Leave out the pictures and set down the rest of the listing below word for word.

⟨

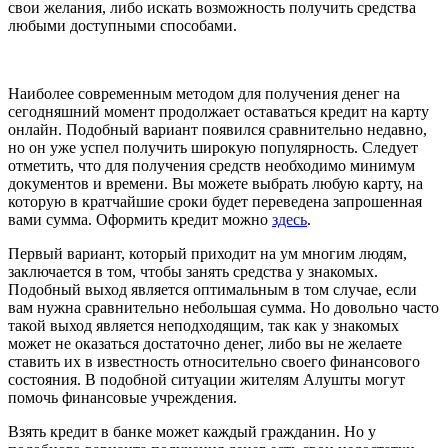
свои желания, либо искать возможность получить средства
любыми доступными способами.
Наиболее современным методом для получения денег на
сегодняшний момент продолжает оставаться кредит на карту
онлайн. Подобный вариант появился сравнительно недавно,
но он уже успел получить широкую популярность. Следует
отметить, что для получения средств необходимо минимум
документов и времени. Вы можете выбрать любую карту, на
которую в кратчайшие сроки будет переведена запрошенная
вами сумма. Оформить кредит можно
здесь
.
Первый вариант, который приходит на ум многим людям,
заключается в том, чтобы занять средства у знакомых.
Подобный выход является оптимальным в том случае, если
вам нужна сравнительно небольшая сумма. Но довольно часто
такой выход является неподходящим, так как у знакомых
может не оказаться достаточно денег, либо вы не желаете
ставить их в известность относительно своего финансового
состояния. В подобной ситуации жителям Алушты могут
помочь финансовые учреждения.
Взять кредит в банке может каждый гражданин. Но у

⟩

## RESPONSE FOR THIS EXERCISE
свои желания, либо искать возможность получить средства
любыми доступными способами.
Наиболее современным методом для получения денег на
сегодняшний момент продолжает оставаться кредит на карту
онлайн. Подобный вариант появился сравнительно недавно,
но он уже успел получить широкую популярность. Следует
отметить, что для получения средств необходимо минимум
документов и времени. Вы можете выбрать любую карту, на
которую в кратчайшие сроки будет переведена запрошенная
вами сумма. Оформить кредит можно
здесь
.
Первый вариант, который приходит на ум многим людям,
заключается в том, чтобы занять средства у знакомых.
Подобный выход является оптимальным в том случае, если
вам нужна сравнительно небольшая сумма. Но довольно часто
такой выход является неподходящим, так как у знакомых
может не оказаться достаточно денег, либо вы не желаете
ставить их в известность относительно своего финансового
состояния. В подобной ситуации жителям Алушты могут
помочь финансовые учреждения.
Взять кредит в банке может каждый гражданин. Но у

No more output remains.